Ward Just's 19th novel, "The Eastern Shore," has an elegiac, almost funereal tone. That's probably inescapable given its subject: the decline of newspapers, thanks to the internet, which one character calls a "fact-free zone supervised by bullies, showoffs and nutcases."

Lest that quote suggest Just is an out-of-touch grump keening about BuzzFeed whippersnappers, he's much more nuanced than that. He always has been. Since the early 1970s, Just has used his fiction to track the Byzantine relationships between government, journalists, money and family with plenty of grace and little sentiment. An old-school journalist himself, he's mastered the art of intimately understanding institutions without being impressed by them.

Ned, the hero of the new novel, is modeled more than a little on Just's former boss Ben Bradlee, the storied Washington Post editor who died in 2014. Rising from a small-town Indiana paper to the editorship of D.C.'s leading daily, Ned has been through plenty of scandals and newsroom-transformation schemes. His overt conflict is with his budget-slashing publisher, who has no feel for the business and resents reporters' institutional remorselessness. "It's an invitation to a beheading," Ned is told. But being that close to the violence is what Ned loves about the job.

And that moral conflict is the novel's true tension. Ned's victory lap keeps hitting a speed bump in the form of a story from his early career about an upstanding businessman who hid a criminal past. ("A lie from the socks up," as Ned puts it.) Ned saw a Horatio Alger story; the subject saw only his past needlessly unearthed.

"You're in a nasty business," Ned's father tells him once the story is out and its consequences are dire. "Corrupt at its heart. A jury of voyeurs. Don't you think?"

Ned bats away the question ("they're people doing a job"). But it lingers his entire career. And Just knows that new technology can do nothing to make the moral and ethical demands of the job any less intense.

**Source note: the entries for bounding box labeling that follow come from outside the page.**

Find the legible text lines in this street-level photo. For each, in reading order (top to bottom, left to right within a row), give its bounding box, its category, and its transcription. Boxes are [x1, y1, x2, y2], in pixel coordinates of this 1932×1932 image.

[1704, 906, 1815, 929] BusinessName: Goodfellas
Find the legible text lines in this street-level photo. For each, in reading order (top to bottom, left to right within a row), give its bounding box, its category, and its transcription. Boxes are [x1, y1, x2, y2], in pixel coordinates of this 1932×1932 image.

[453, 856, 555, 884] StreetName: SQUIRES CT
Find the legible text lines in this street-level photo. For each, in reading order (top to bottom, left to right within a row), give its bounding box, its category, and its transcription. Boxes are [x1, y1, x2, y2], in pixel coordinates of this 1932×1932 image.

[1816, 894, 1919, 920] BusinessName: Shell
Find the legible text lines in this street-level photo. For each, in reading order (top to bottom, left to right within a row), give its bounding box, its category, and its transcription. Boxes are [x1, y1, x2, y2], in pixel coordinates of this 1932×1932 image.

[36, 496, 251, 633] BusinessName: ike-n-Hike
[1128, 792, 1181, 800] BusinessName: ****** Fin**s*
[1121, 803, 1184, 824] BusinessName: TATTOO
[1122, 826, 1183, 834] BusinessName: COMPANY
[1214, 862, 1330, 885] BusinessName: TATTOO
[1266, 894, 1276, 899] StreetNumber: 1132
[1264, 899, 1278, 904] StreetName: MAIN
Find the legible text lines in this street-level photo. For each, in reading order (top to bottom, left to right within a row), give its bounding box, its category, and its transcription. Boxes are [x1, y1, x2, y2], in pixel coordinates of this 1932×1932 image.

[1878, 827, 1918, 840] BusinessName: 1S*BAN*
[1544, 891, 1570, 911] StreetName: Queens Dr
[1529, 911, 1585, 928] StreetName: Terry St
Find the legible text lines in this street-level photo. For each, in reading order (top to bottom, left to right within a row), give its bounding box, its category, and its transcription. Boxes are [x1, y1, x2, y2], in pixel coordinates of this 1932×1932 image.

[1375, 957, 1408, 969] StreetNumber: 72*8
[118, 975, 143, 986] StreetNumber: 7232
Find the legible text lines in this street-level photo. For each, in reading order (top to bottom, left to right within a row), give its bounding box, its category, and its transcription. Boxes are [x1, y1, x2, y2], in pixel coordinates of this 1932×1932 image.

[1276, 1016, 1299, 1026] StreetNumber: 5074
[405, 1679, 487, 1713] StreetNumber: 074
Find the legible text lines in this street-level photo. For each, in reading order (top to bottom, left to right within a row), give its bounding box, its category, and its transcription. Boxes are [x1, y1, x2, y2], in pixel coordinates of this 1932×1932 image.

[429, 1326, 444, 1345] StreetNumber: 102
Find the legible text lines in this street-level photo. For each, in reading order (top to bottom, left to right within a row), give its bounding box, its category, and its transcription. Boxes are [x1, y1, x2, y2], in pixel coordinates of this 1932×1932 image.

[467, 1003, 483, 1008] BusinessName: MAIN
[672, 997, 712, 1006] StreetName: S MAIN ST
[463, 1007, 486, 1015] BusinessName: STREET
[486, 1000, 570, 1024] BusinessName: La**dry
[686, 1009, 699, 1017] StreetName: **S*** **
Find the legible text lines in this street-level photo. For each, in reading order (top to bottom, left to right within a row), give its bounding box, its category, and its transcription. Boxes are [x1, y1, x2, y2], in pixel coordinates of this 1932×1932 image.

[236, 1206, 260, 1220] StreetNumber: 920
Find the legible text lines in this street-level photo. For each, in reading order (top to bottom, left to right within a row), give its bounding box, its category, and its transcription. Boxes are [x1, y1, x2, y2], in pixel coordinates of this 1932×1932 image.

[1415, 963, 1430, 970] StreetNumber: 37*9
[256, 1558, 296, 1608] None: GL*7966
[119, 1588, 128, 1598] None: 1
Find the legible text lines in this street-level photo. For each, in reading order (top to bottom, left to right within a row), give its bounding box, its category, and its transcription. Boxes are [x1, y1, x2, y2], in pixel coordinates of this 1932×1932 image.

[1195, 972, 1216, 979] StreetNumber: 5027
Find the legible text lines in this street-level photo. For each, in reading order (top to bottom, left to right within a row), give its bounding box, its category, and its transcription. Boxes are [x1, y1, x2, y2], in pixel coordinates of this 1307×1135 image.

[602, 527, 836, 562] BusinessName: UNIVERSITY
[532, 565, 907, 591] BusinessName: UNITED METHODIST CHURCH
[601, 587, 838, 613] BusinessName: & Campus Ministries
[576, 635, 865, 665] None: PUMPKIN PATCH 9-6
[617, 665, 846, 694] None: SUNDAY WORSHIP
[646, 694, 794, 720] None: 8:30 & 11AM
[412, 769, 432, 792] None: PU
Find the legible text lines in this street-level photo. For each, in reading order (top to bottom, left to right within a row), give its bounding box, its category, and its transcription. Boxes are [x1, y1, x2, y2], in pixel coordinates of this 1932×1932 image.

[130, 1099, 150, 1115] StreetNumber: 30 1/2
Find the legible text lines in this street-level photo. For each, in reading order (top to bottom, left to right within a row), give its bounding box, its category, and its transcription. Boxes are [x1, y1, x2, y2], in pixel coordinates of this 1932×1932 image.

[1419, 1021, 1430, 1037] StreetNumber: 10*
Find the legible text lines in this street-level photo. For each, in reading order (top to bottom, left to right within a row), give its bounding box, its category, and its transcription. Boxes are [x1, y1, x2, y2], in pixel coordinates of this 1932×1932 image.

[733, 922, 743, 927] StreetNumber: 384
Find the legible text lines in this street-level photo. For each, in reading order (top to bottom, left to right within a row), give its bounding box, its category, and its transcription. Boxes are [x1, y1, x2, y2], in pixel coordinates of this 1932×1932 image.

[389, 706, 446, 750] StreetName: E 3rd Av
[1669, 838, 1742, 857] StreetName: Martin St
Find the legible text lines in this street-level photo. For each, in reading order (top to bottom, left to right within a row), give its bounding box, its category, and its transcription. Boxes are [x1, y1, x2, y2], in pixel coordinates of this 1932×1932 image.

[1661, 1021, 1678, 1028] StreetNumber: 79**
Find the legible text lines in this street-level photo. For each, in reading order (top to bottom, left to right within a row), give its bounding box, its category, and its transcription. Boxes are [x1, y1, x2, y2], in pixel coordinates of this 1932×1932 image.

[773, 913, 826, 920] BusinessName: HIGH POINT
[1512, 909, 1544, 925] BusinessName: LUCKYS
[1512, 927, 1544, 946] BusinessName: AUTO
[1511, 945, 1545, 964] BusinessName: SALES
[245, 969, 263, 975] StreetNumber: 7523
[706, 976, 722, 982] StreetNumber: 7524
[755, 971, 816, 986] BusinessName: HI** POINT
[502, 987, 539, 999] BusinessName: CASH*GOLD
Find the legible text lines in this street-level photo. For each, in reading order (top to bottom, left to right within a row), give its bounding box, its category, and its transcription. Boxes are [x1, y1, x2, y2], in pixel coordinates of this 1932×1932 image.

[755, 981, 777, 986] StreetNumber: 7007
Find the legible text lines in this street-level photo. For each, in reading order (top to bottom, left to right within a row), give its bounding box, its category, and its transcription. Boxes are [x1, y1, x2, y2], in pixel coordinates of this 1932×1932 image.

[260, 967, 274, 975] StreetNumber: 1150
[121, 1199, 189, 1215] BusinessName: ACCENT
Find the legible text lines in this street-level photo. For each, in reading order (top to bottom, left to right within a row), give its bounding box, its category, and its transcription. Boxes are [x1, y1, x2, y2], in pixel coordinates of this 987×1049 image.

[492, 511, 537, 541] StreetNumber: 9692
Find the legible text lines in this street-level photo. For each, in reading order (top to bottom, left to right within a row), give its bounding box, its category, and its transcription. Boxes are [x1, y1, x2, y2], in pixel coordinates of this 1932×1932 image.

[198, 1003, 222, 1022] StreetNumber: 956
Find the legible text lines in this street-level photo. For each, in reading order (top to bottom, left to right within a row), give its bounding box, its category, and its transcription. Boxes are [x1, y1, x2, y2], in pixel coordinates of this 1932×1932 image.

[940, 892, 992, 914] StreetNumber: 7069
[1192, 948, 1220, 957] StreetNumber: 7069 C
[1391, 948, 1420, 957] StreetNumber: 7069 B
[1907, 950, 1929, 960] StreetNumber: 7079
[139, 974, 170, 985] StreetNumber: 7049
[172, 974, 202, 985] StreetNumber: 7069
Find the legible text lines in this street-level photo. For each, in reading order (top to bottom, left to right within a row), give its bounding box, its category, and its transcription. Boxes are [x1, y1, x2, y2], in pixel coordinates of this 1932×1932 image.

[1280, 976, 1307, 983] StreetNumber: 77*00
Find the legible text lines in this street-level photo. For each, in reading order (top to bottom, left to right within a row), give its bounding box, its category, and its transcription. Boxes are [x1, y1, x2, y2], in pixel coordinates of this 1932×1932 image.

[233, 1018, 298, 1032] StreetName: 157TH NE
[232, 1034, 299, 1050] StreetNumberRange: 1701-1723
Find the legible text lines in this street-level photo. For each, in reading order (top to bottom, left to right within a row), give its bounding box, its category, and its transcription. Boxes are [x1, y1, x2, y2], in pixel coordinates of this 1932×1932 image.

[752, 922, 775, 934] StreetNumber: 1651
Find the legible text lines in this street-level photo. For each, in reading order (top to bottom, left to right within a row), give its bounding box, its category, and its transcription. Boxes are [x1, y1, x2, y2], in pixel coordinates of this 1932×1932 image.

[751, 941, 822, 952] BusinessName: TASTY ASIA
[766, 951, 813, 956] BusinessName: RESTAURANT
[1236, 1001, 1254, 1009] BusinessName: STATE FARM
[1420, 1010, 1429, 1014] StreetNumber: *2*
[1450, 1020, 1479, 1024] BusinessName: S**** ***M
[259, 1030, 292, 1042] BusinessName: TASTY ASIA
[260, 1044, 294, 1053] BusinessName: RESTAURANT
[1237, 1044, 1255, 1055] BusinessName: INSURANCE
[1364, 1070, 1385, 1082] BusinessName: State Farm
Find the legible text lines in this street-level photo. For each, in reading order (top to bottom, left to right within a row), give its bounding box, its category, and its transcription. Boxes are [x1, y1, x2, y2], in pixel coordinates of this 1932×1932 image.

"The Eastern Shore" has an episodic shape and loose style that amble around these issues rather than attack them, often digressing into Ned's musings on old jobs and past girlfriends. But if it's lesser Just — 1997's "Echo House" and 2004's "An Unfinished Season" are his more satisfying novels on these themes — its nostalgic, autumnal tone is also fitting.

We meet Ned looking back to his childhood, visiting a mentally ill uncle with a stockpile of war stories. "Believe them if you want to," Ned's father says. "But remember, they are not factual." That statement lasts a lifetime, and it's one that will challenge journalists for a lifetime to come, regardless of whether they work in print or pixels.

Mark Athitakis is a reviewer in Phoenix.